Toofani Tarzan became the prototype for the future Indian Tarzan films, all of which were low-budget masala entertainers. Wadia also made Tarzan an Indian man and never again was his Indian-ness challenged. He always sang and danced and spoke fluent Hindi before the interval.

Zimbo (1958), starring Azad, is a remake of Toofani Tarzan with Azad making a much better Tarzan than Cawas. Perhaps, the reason behind choosing Azad to play Tarzan was his resemblance to Weissmuller . He did many Tarzan films, most of which are now unavailable.

There were many interesting titles like Tarzan Aur Jalpari, Tarzan and Hercules, Tarzan and Delilah, Tarzan and Captain Kishore, to name a few.

But most of these films had no connection with each other when it came to the stories. For example, in Tarzan Aur Jadugar (1963) , Tarzan is referred to as the king of the beasts, who lives in the forest of fairies, and of an evil sorceress who wants to control it. In Tarzan Aur Jadui Chirag (1966) , Tarzan is a prince who is left to die in the wilderness — the evil minister’s scheme to usurp the throne. He is raised by animals and one fine day finds Aladdin’s magic lamp in a lake.

Even though the stories and contexts vary, the basic idea of almost all Indian Tarzan films is a clash between the pristine ape-man and modernity. In most cases, Tarzan shows ambivalence towards civilisation and prefers to retain his jungle ways.

Good boy

In Tarzan and King Kong (1965) , with Randhawa in the lead role, the story is a clear clash between the urban world and the evil junglees practising human sacrifice.

Tarzan is the good, pure jungle boy moving between these two polarised worlds.

In Tarzan Comes to Delhi (1965), Dara Singh leaves the forest and comes to Delhi to get back a stolen necklace. He refers to himself as “Tarzan, King of the Jungle.” This film is different from all the others; for the first time Tarzan moves out of the jungle, only to restore its harmony and return home.

Tarzan films have also had an implicit strand of sexuality. The wilderness allowed a certain ‘uncivilised’ sexual space, even though Ronnie Parciack has defined the Indian Tarzan, with no facial or body hair, as rather feminised.
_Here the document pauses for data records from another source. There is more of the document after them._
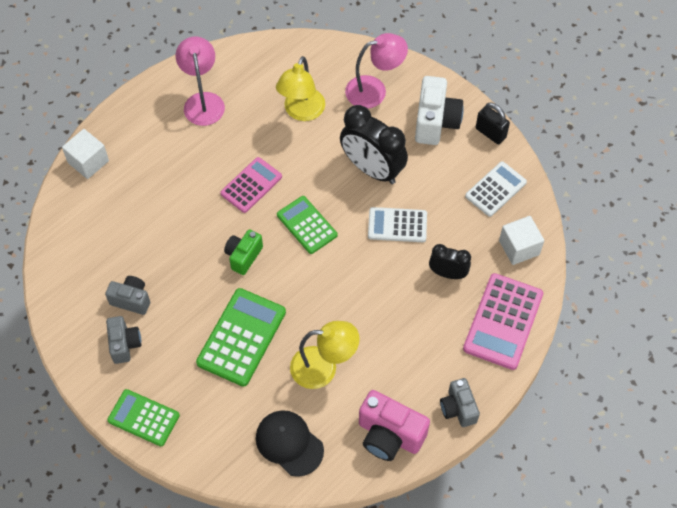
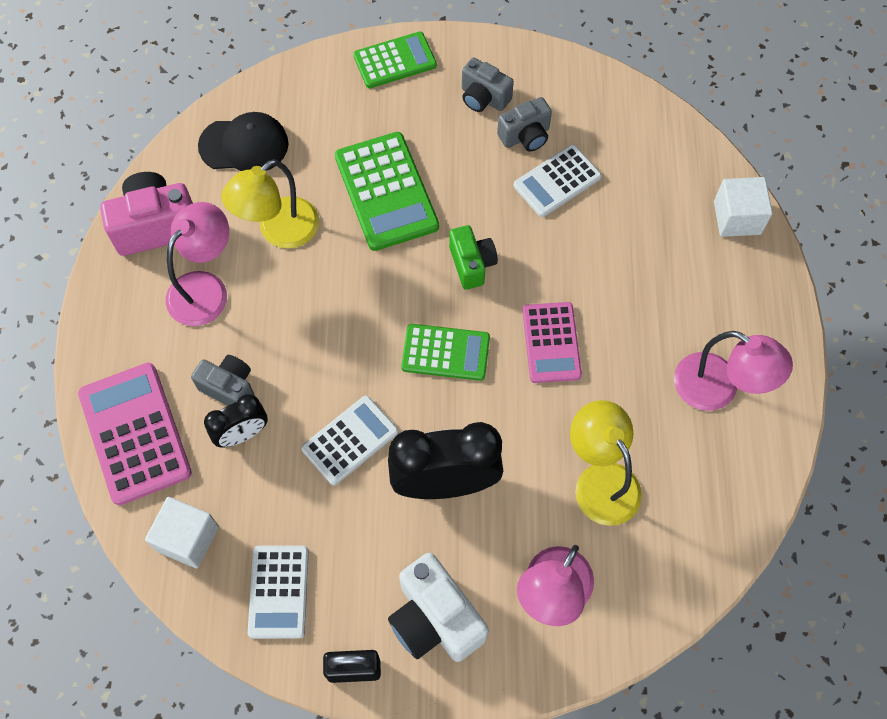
camera: 135 degrees right, 5 degrees up
grey camera [440,378,480,427] -> grey camera moved to [191,355,255,406]
none -> pink lamp [166,202,229,326]
none -> white calculator [514,145,602,217]

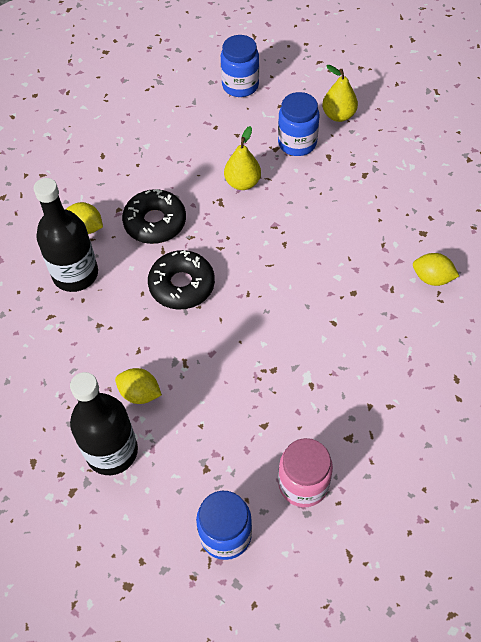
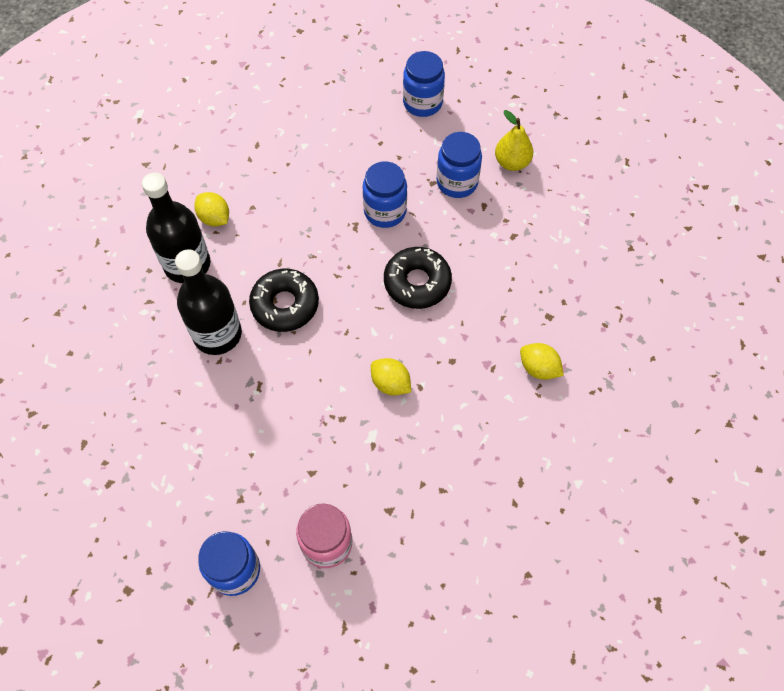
camera: 15 degrees right, 5 degrees up
black bottle [70,372,138,475] -> black bottle moved to [175,249,242,355]
yellow lemon [115,368,162,404] -> yellow lemon moved to [371,358,411,395]
black donut [122,189,186,244] -> black donut moved to [384,247,452,309]
yellow pear [224,126,261,190] -> blue jar [363,161,407,228]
Even though I don’t agree with this viewpoint, I find it compelling that Tarzan has the ability to cross socio-cultural boundaries, and work beautifully as a flexible concept with a global appeal. And that definitely allows him to be an Indian.

Aditi Sen is a historian based in Queen’s University, Canada. Watching old Bollywood films keeps her going.